There is a lot of buzz about Kafka these days among developers, and we get asked how Solace and Kafka compare often enough that we wanted to document the difference between the two, specifically SolOS 7.1.1 and Kafka 0.9.0.
Kafka was originally created by LinkedIn as a way to get logs of their site’s user activity into Hadoop in real-time. They wanted real-time ingestion, but the messaging tools that existed at the time (e.g. ActiveMQ, RabbitMQ, Qpid) couldn’t handle the volumes they were dealing with. They built a great tool in Kafka, and open sourced it to the Apache Foundation in 2011.
Kafka has become popular as a way to address big data use cases that require massive scale and near real-time delivery. Many developers have come to love Kafka and believe it’s appropriate for any application with those requirements. But Kafka’s designers made some fundamental (and perfectly logical) design decisions that optimize for log aggregation – tradeoffs that restrict its applicability to other use cases.

[What this exercise asks]
A - Can you give back the listing from its first line through the line holding "common name: Swamp sparrow", swapping each "phylum" for "division" and leaving everything else unchanged?
B - Can you carry on the passage about Kafka from the point where it stops?
The listing has no connection to the passage about Kafka.

[Dataset excerpts]
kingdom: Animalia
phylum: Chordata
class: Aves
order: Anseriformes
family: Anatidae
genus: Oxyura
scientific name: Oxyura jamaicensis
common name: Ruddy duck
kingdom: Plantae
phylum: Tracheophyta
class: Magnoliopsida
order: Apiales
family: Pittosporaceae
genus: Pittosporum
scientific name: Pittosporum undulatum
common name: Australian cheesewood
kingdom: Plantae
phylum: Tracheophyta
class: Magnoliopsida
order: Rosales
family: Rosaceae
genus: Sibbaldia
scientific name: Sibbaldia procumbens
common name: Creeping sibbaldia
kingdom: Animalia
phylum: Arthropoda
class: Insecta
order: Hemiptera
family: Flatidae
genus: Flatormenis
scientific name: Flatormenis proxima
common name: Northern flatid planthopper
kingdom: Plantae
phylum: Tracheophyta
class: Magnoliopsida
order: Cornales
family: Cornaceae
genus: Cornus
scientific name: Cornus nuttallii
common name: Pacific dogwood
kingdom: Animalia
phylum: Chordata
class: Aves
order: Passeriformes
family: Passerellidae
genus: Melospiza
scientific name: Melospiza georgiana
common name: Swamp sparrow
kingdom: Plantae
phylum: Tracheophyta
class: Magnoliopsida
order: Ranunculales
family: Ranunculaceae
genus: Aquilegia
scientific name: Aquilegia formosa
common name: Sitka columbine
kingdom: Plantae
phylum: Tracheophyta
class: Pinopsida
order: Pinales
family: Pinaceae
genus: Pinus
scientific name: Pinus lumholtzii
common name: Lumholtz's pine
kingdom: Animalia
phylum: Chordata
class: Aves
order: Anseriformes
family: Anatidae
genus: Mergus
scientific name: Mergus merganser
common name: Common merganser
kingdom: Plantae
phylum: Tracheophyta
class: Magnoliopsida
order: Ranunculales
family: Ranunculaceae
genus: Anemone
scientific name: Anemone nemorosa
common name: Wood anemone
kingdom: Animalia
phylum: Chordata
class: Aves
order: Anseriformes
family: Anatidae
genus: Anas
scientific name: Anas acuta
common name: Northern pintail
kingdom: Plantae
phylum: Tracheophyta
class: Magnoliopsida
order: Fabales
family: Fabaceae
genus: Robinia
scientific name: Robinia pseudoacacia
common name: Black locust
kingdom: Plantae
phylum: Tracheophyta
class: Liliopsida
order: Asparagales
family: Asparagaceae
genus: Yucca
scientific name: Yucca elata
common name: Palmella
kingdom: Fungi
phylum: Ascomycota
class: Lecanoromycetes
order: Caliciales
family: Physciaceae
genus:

[Expected outputs]
A -
kingdom: Animalia
division: Chordata
class: Aves
order: Anseriformes
family: Anatidae
genus: Oxyura
scientific name: Oxyura jamaicensis
common name: Ruddy duck
kingdom: Plantae
division: Tracheophyta
class: Magnoliopsida
order: Apiales
family: Pittosporaceae
genus: Pittosporum
scientific name: Pittosporum undulatum
common name: Australian cheesewood
kingdom: Plantae
division: Tracheophyta
class: Magnoliopsida
order: Rosales
family: Rosaceae
genus: Sibbaldia
scientific name: Sibbaldia procumbens
common name: Creeping sibbaldia
kingdom: Animalia
division: Arthropoda
class: Insecta
order: Hemiptera
family: Flatidae
genus: Flatormenis
scientific name: Flatormenis proxima
common name: Northern flatid planthopper
kingdom: Plantae
division: Tracheophyta
class: Magnoliopsida
order: Cornales
family: Cornaceae
genus: Cornus
scientific name: Cornus nuttallii
common name: Pacific dogwood
kingdom: Animalia
division: Chordata
class: Aves
order: Passeriformes
family: Passerellidae
genus: Melospiza
scientific name: Melospiza georgiana
common name: Swamp sparrow

B -
Using Kafka in those use cases forces developers to code message handling into their applications, build proxies or APIs, or add tooling around Kafka. Given all the time and energy it takes to create and support all that extraneous code, they’d usually be better off choosing a technology that better delivers on the requirements at hand.
Kafka’s Key Disadvantages and Drawbacks
This comparison focuses on Kafka relative to the kinds of use cases we are most frequently asked about, i.e. applications that require an Event Driven Architecture (EDA), micro-services, enterprise messaging capabilities and industry-specific use cases like post-trade distribution in capital markets, eCommerce and payment event distribution. For these use cases, the key drawbacks to Kafka are:
- APIs for Integration: Apache Kafka only supports a proprietary Java API, with other APIs created independently (and inconsistently) outside the realm of the Apache project, making it hard or prohibitively expensive to integrate diverse applications. Solace supports lots of APIs.
- Topic Filtering: Kafka only supports exact match subscriptions on flat topics, which makes it impossible to move data in flexible ways to a variety of consuming applications. Solace supports topic hierarchies, filters and wildcard subscriptions.
- Messaging Features: Kafka lacks critical messaging features like request/reply, non-persistence QoS, point-to point queues, replication for DR and simple inter-datacenter routing. Solace supports all of these features and more.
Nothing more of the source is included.